In-vitro fertilization (IVF) is a readily recognizable term today. However, scientists took hundreds of years to perfect IVF technology, which has brought it to where it is today. If you want to know how it all started for IVF, you have to begin as early as the 1800s.
IVF in the 1800s-
Until the very early 1800s, people were unaware that the sperm and the egg combine to form a new human being. After scientists discovered this fact, a doctor performed the first ever intrauterine insemination on a woman using the husband’s sperm. However, this insemination did not result in a successful pregnancy.
In 1884, Dr. William Pancoast used donor sperm to inseminate a woman whose husband was infertile.
IVF in the early 1900s-
By the early 1900s, scientists began to extensively research the connection between hormones and fertility. In 1934, a scientist named Gregory Pincus performed IVF-like studies on rabbits, for which he was fired from his job. Pincus’s primary researcher Menkin continued this research regarding IVF.
At a Baltimore hospital in 1965, Dr. Jones and Dr. Edwards became the first physicians to fertilize a human egg in vitro successfully. Dr. Edwards returned to England and continued his IVF research. In 1968, he, along with Dr. Patrick Steptoe performed a laparoscopy to extract an egg from a woman and fertilize it in vitro. This study was published in the 1969 edition of Nature.
IVF in the 1970s-
On September 12, 1972, the world could have witnessed the first successful IVF pregnancy, but it was stopped at the last moment. On this day, Dr. Sweeney managed to extract five eggs from a woman. The woman’s husband collected the eggs and brought it to Dr. Shettles at Columbia-Presbyterian Hospital. The husband then collected a fresh sample of his own ejaculate and asked the doctor to use it to fertilize the eggs. However, the Chairman at the hospital found out about the experiment and prohibited it.
In 1975, Dr.

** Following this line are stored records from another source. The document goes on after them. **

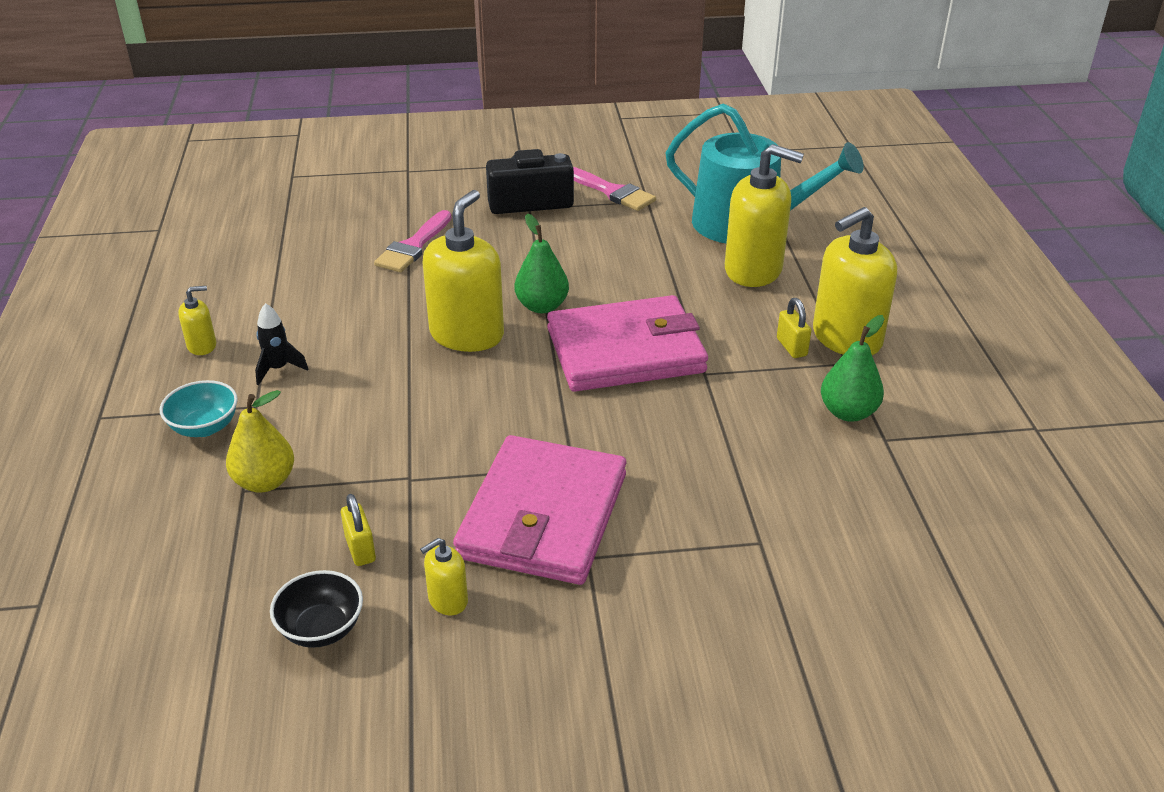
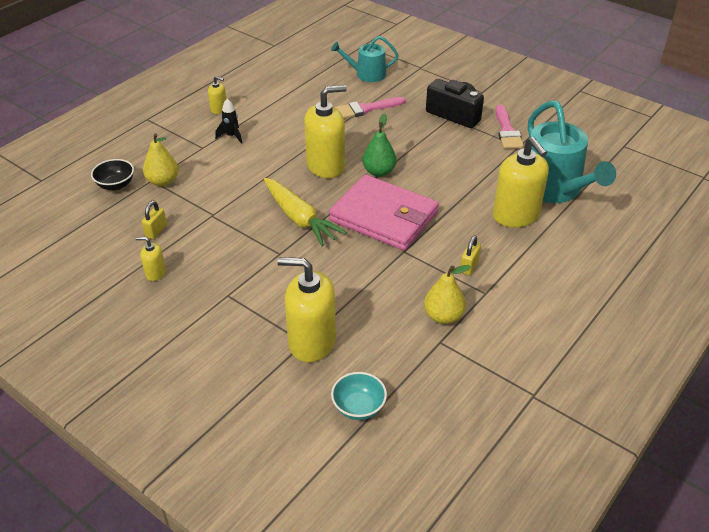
camera: 45 degrees right, 5 degrees up
turquoise bowl [160,380,238,437] -> turquoise bowl moved to [331,372,387,420]
black bowl [270,570,363,648] -> black bowl moved to [91,159,134,191]
pink wallet [453,435,626,585] -> none
yellow soap dispenser [813,207,897,355] -> yellow soap dispenser moved to [277,257,336,362]
green pear [821,315,884,422] -> yellow pear [424,265,471,324]
none -> yellow carrot [264,178,347,246]
none -> turquoise watering can [331,36,399,82]

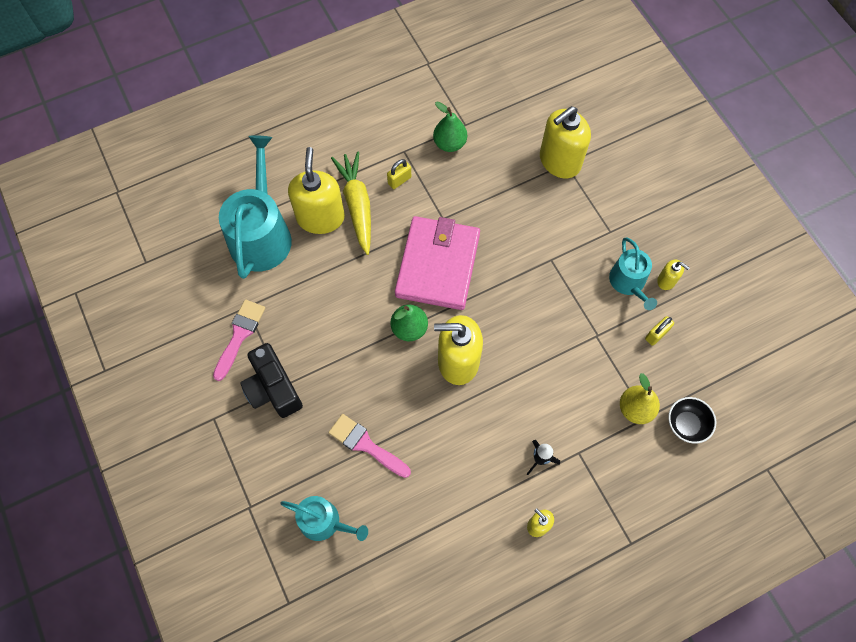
camera: 155 degrees left, 25 degrees up
yellow carrot [264,178,347,246] -> yellow carrot moved to [331,151,371,255]
yellow soap dispenser [277,257,336,362] -> yellow soap dispenser turned 105 degrees clockwise [540,106,591,178]
pink wallet [329,175,439,251] -> pink wallet turned 45 degrees clockwise [395,216,480,310]
turquoise bowl [331,372,387,420] -> none
pink brush [335,97,405,119] -> pink brush turned 150 degrees counterclockwise [328,414,411,478]
yellow pear [424,265,471,324] -> green pear [433,101,467,152]
none -> turquoise watering can [609,237,657,310]

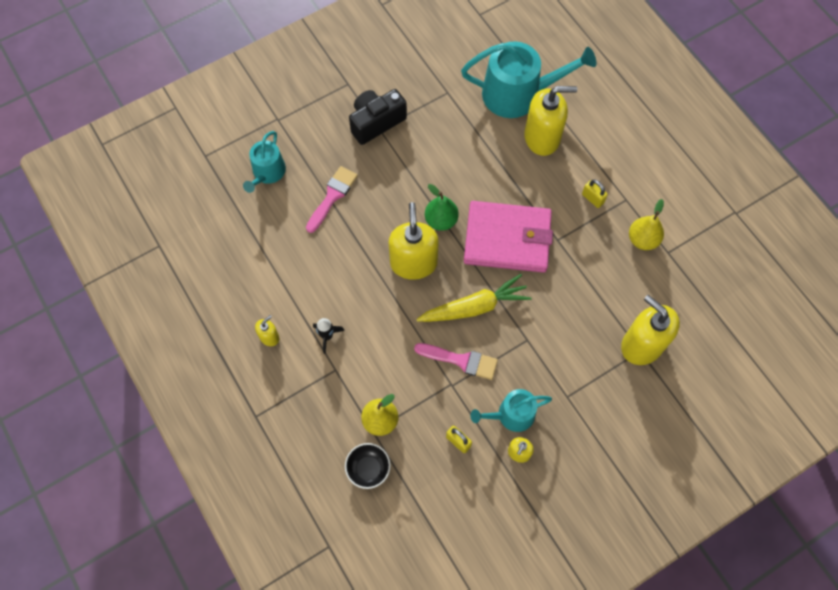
camera: 85 degrees right, 0 degrees up
pink brush [213,300,265,381] -> pink brush moved to [414,343,498,380]
yellow carrot [331,151,371,255] -> yellow carrot moved to [416,274,532,322]
green pear [433,101,467,152] -> yellow pear [629,199,664,250]

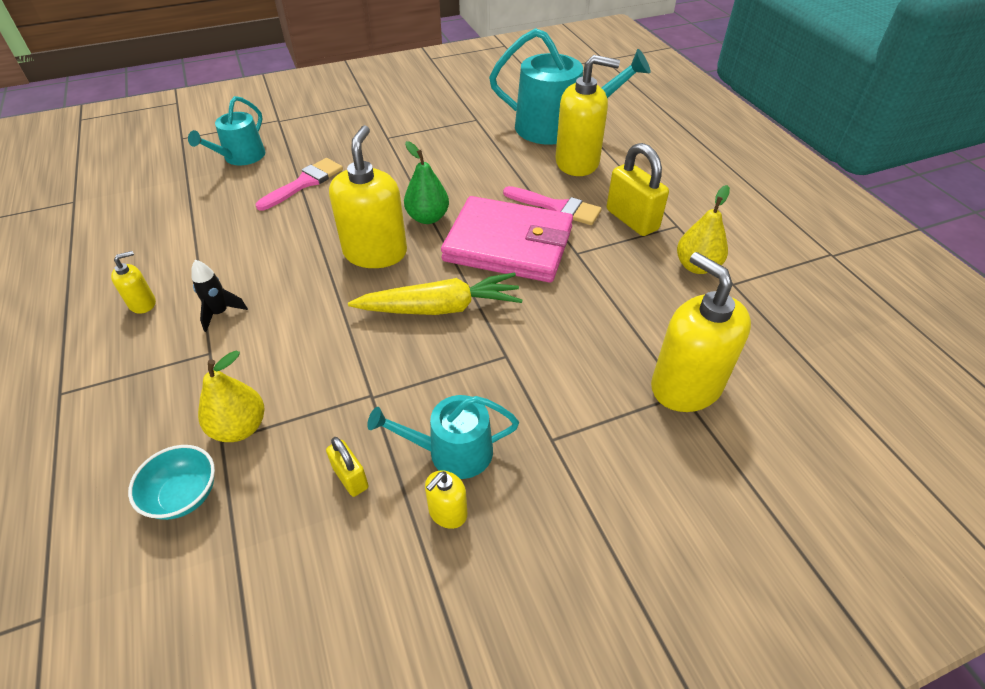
camera: 10 degrees right, 20 degrees down
black bowl [345,443,391,489] -> turquoise bowl [128,445,215,520]
black camera [349,89,407,145] -> none
pink brush [414,343,498,380] -> pink brush moved to [503,186,602,225]
yellow padlock [582,180,608,208] -> yellow padlock [607,143,669,236], size x1.85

Steptoe and Dr. Edwards announced the first successful IVF pregnancy to the world. However, due to an ectopic pregnancy, the endeavor failed. The duo once again announced successful IVF pregnancy in 1978. This time, the pregnant woman Lesley Brown gave birth to the world’s first IVF baby, Louise Joy Brown.
IVF in the 1980s and 1990s-
The regulation became a problem during the initial stages of IVF. Australia became the second country to report a successful IVF-related birth in 1980, while the United States became the third in 1981. After these three successful cases, the interest and studies related to fertility increased drastically.

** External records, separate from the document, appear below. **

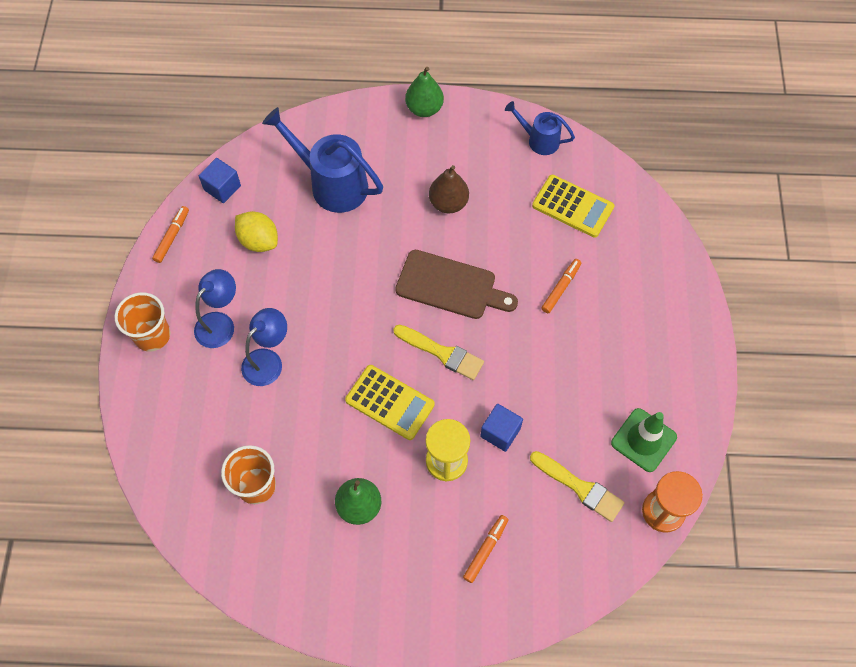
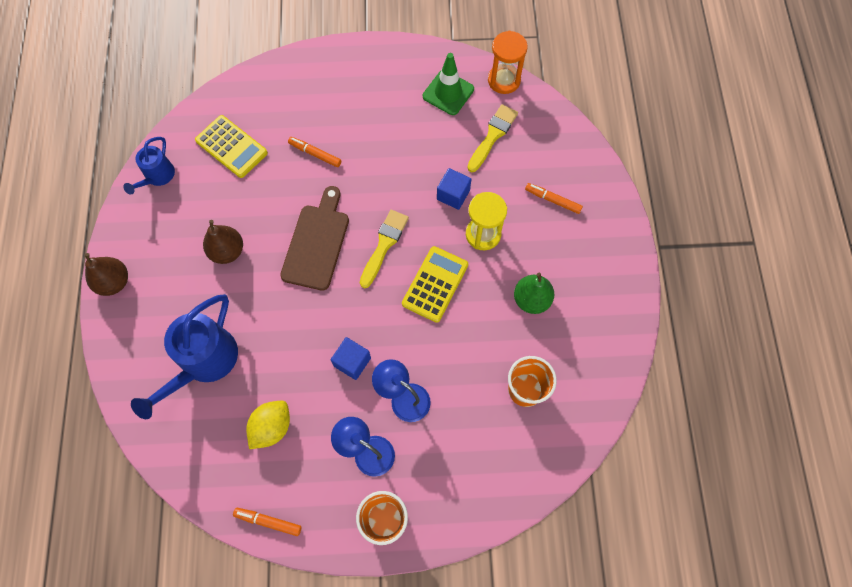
camera: 95 degrees left, 5 degrees up
blue cube [199,158,241,203] -> blue cube moved to [331,337,371,380]
green pear [405,67,444,117] -> brown pear [85,253,128,296]
yellow calculator [532,175,614,238] -> yellow calculator turned 105 degrees clockwise [195,115,268,178]

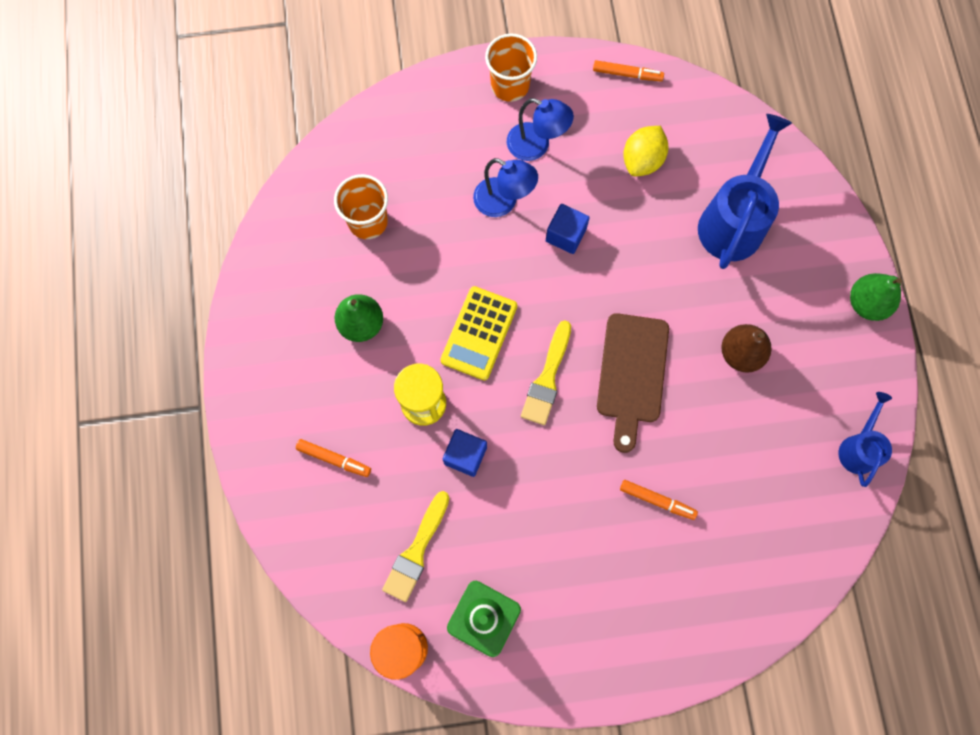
camera: 175 degrees right, 5 degrees up
brown pear [85,253,128,296] -> green pear [850,273,902,321]
yellow calculator [195,115,268,178] -> none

The following events occurred thereafter–
• Scientists began improving fertility drugs
• Doctors devised methods to extract eggs through the vagina, instead of through laparoscopy
Other changes also came into effect and the IVF technology evolved. While initially, IVF resulted in multiple pregnancies and other problems, more studies and advancement in the field made it safer.